Biological Sciences, Hurvitz Brain Sciences Research Program, Sunnybrook Research Institute, Toronto, ON, Canada; Department of Laboratory Medicine and Pathobiology, Temerty Faculty of Medicine, University of Toronto, Toronto, ON, Canada.
Biological Sciences, Hurvitz Brain Sciences Research Program, Sunnybrook Research Institute, Toronto, ON, Canada; Department of Laboratory Medicine and Pathobiology, Temerty Faculty of Medicine, University of Toronto, Toronto, ON, Canada.
J Control Release. 2022 Nov;351:667-680. doi: 10.1016/j.jconrel.2022.09.048. Epub 2022 Oct 6.
Focused ultrasound combined with intravenously injected microbubbles (FUS) is known to non-invasively, locally, and transiently increase the permeability of the blood-brain barrier (BBB). A promising approach for non-invasive gene delivery to the brain is to administer recombinant adeno-associated viruses (AAVs) intravenously and allow them to cross the BBB at precise FUS-targeted brain regions. FUS-AAV delivery has been achieved in animal models; however, the key elements influencing, guiding, and monitoring the success of FUS-AAV delivery to the brain remain largely unknown. We systematically compared the ability of AAV1, AAV2, AAV5, AAV8, AAV9, and AAVrg to enter four specific brain regions and transduce two main cell types: neurons and astrocytes. Our results demonstrate that the AAV serotype, the extent of FUS-induced BBB permeability, and the intrinsic properties of the targeted brain tissue influence the observed biodistribution, diffusion and transduction of AAV to cells of the cerebrovasculature and brain parenchyma.
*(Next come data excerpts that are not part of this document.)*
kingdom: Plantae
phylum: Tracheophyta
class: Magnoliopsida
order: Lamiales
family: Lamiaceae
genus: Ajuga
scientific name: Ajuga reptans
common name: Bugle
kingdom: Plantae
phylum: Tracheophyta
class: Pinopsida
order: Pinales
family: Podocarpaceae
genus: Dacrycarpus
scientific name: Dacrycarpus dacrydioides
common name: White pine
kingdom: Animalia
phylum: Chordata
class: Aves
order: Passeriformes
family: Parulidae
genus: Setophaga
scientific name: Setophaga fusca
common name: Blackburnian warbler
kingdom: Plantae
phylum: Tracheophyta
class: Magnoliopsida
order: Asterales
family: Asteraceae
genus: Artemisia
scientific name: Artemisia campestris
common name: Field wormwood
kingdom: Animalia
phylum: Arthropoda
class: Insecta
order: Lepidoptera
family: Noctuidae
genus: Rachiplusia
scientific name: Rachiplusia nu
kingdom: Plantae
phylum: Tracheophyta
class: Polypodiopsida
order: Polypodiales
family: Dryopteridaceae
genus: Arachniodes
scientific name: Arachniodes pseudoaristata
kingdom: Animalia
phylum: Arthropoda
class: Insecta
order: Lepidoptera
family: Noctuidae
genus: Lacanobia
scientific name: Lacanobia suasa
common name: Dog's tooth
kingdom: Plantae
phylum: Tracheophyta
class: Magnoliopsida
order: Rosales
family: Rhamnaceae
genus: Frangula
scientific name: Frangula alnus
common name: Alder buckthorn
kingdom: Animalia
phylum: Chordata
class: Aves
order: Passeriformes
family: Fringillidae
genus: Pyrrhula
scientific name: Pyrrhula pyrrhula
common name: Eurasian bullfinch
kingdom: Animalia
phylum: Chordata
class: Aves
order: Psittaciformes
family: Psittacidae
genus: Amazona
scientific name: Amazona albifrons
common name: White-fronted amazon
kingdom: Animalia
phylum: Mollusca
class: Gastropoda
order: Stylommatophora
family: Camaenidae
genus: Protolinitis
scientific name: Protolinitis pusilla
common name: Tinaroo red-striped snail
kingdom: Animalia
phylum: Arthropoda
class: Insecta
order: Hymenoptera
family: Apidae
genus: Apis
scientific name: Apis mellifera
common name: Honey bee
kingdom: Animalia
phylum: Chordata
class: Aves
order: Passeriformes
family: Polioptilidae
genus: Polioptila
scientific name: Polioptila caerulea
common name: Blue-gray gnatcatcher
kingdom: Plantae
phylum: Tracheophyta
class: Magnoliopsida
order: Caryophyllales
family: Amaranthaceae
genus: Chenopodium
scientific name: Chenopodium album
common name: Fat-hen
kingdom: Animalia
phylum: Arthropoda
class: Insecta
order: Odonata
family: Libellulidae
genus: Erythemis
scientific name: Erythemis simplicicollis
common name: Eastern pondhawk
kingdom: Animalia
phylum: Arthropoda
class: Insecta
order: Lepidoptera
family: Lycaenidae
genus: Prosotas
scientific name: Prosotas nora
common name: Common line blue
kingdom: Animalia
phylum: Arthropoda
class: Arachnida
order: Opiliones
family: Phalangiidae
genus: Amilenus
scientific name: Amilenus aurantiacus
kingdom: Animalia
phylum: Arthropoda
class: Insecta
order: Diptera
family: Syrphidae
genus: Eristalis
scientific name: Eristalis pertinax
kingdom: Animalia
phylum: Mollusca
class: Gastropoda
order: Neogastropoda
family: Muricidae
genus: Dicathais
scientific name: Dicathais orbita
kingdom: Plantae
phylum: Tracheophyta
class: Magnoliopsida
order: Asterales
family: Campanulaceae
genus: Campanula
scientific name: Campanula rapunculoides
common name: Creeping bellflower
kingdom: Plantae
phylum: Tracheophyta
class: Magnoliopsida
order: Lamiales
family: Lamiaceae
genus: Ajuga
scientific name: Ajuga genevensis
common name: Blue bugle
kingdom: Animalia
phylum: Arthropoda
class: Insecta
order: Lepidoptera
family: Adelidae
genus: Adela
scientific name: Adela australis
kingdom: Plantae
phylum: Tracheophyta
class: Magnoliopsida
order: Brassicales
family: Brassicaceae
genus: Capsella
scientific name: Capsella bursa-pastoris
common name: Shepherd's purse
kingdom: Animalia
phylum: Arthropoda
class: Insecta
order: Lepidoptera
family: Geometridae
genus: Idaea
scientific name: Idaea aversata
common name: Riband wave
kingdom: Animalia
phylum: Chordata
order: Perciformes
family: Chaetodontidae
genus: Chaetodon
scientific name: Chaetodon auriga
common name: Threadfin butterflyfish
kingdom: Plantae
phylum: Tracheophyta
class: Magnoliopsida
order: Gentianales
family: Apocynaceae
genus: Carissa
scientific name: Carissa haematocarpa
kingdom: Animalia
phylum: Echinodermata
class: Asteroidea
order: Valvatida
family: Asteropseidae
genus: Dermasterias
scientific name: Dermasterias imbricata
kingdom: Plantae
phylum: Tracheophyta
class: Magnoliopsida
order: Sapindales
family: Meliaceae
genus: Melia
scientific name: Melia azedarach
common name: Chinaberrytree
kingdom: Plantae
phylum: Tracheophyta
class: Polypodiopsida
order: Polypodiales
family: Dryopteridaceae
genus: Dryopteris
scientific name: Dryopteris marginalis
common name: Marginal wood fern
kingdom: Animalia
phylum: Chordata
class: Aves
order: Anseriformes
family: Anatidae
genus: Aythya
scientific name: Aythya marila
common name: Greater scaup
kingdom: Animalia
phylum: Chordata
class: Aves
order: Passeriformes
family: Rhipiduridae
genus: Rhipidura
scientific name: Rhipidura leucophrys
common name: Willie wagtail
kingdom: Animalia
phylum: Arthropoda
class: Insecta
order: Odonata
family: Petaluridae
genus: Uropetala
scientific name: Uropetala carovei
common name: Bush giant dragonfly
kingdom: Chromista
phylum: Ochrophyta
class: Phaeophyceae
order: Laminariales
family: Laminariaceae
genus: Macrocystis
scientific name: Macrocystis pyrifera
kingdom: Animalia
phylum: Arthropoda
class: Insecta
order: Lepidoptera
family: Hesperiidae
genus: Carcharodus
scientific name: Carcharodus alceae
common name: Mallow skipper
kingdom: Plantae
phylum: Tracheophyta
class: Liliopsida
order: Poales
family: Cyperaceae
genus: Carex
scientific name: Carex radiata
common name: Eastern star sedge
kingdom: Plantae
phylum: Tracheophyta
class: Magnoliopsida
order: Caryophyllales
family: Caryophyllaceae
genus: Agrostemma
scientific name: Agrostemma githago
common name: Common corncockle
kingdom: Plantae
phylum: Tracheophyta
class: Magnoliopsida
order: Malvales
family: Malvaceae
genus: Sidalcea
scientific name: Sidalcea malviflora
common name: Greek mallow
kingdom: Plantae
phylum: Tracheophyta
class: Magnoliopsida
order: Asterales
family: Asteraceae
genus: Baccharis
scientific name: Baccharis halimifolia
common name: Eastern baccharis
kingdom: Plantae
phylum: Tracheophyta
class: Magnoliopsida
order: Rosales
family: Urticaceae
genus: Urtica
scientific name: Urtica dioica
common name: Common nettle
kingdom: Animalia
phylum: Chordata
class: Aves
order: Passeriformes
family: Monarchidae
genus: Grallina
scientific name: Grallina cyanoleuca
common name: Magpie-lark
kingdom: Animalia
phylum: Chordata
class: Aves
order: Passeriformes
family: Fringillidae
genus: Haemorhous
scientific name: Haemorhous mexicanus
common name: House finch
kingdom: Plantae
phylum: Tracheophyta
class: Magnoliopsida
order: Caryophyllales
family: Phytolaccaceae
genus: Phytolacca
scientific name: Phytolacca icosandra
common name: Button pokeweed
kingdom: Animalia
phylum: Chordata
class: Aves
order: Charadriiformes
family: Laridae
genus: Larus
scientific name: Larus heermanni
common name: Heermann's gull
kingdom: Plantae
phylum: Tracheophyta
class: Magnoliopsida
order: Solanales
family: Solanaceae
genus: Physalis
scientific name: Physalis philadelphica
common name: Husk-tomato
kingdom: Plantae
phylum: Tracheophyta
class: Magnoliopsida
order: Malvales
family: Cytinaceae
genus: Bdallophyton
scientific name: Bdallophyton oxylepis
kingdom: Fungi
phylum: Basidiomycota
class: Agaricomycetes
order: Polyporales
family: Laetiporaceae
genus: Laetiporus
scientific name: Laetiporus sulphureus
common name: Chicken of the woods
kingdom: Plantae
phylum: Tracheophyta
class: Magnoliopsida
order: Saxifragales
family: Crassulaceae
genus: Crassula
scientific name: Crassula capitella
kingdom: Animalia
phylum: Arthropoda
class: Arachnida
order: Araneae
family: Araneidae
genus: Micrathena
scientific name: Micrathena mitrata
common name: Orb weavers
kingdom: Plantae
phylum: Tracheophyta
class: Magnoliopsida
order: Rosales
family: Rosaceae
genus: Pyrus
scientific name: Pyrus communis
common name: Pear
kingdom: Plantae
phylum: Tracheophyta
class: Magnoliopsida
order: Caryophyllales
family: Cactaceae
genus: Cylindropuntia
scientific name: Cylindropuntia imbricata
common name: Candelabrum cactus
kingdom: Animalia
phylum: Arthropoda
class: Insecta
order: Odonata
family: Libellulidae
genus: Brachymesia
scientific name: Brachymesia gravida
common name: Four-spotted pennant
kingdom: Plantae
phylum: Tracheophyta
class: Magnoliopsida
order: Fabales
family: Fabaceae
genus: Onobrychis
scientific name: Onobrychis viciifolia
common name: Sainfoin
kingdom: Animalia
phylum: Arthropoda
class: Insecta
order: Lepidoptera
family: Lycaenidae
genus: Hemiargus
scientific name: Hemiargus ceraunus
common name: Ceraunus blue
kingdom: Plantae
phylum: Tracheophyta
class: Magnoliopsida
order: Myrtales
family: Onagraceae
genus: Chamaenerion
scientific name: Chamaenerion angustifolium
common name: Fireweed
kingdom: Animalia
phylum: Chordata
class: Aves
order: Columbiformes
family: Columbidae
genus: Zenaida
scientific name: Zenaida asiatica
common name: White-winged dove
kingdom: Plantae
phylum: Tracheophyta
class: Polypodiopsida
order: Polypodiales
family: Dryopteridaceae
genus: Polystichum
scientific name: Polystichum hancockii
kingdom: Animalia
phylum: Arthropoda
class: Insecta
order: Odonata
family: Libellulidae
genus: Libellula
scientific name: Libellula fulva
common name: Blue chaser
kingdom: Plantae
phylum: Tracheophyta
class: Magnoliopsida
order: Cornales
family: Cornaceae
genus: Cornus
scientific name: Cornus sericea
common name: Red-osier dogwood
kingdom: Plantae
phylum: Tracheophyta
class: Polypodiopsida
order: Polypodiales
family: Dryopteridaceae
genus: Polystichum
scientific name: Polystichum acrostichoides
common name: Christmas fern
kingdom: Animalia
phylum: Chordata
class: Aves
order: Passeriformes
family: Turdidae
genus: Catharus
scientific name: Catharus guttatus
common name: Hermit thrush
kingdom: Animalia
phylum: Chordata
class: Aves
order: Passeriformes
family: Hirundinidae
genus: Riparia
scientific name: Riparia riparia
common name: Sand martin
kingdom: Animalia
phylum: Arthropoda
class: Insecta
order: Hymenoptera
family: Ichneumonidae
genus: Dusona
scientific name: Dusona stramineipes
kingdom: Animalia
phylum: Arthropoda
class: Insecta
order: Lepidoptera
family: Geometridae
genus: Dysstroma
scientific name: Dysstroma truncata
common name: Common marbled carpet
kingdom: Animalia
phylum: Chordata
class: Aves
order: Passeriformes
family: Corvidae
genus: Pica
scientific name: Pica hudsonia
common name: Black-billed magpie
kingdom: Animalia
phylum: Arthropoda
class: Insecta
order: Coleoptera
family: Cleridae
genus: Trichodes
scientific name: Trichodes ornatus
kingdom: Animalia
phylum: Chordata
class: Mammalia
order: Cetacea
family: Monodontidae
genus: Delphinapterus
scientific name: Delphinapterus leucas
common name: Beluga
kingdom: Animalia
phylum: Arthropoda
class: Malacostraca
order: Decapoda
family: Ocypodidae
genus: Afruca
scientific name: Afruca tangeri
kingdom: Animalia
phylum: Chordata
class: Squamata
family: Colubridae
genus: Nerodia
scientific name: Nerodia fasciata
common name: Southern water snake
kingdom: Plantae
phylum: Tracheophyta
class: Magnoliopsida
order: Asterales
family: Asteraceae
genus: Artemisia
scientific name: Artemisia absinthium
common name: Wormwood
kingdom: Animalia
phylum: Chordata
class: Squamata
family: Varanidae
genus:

Non-invasive contrast-enhanced MR imaging was found to predict the efficacy of FUS-AAV delivery. Notably, we also found that AAVs with high biodistribution to peripheral organs result in low gene delivery to the brain when combined with FUS. Gene delivery by AAV1, AAV2, AAV5, AAV8 and AAV9 was highly and selectively localized to FUS-targeted brain areas. To obtain non-invasive gene delivery to multiple brain regions with one area of FUS-BBB modulation, we combined a modified AAV2 vector harboring enhanced retrograde transport properties (AAVrg) with FUS-mediated brain delivery. This allowed for gene delivery from the FUS-targeted site to multiple connected brain regions. This study demonstrates that MR imaging can be used as a non-invasive indication of AAV delivery to the brain, and that the properties of AAV serotypes influence the efficacy of gene delivery to the brain with FUS. AAVs that have minimal peripheral biodistribution are ideal candidates for enhanced, and perhaps exclusive with future serotypes, delivery to the brain with FUS. The characterization of parameters influencing FUS-AAV delivery to the brain are critical to the design of safe and efficient gene therapies, from preclinical studies to future clinical applications.
聚焦超声联合静脉内注射微泡(FUS)已被证实可无创、局部且短暂地增加血脑屏障(BBB)的通透性。一种有前途的非侵入性脑内基因传递方法是静脉内给予重组腺相关病毒(AAV),并允许它们在精确的 FUS 靶向脑区穿过 BBB。FUS-AAV 传递已在动物模型中实现;然而,影响、指导和监测 FUS-AAV 传递到大脑成功的关键因素在很大程度上仍然未知。我们系统地比较了 AAV1、AAV2、AAV5、AAV8、AAV9 和 AAVrg 进入四个特定脑区并转导两种主要细胞类型:神经元和星形胶质细胞的能力。我们的结果表明,AAV 血清型、FUS 诱导的 BBB 通透性程度以及靶向脑组织的固有特性影响观察到的 AAV 向脑血管和脑实质细胞的分布、扩散和转导。非侵入性对比增强磁共振成像被发现可预测 FUS-AAV 传递的效果。值得注意的是,我们还发现,当与 FUS 结合时,具有高外周器官分布的 AAV 会导致向大脑的基因传递效率降低。AAV1、AAV2、AAV5、AAV8 和 AAV9 的基因传递高度且选择性地定位于 FUS 靶向的脑区。为了通过一次 FUS-BBB 调制区域获得对多个脑区的非侵入性基因传递,我们将具有增强逆行转运特性的改良 AAV2 载体(AAVrg)与 FUS 介导的脑传递相结合。这允许从 FUS 靶向部位向多个连接的脑区进行基因传递。这项研究表明,磁共振成像可用作脑内 AAV 传递的非侵入性指标,并且 AAV 血清型的特性影响 FUS 增强基因传递到大脑的效果。具有最小外周分布的 AAV 是增强(也许是未来血清型的唯一选择)与 FUS 一起向大脑传递的理想候选物。影响 FUS-AAV 向大脑传递的参数的特性对于从临床前研究到未来临床应用的安全有效的基因治疗的设计至关重要。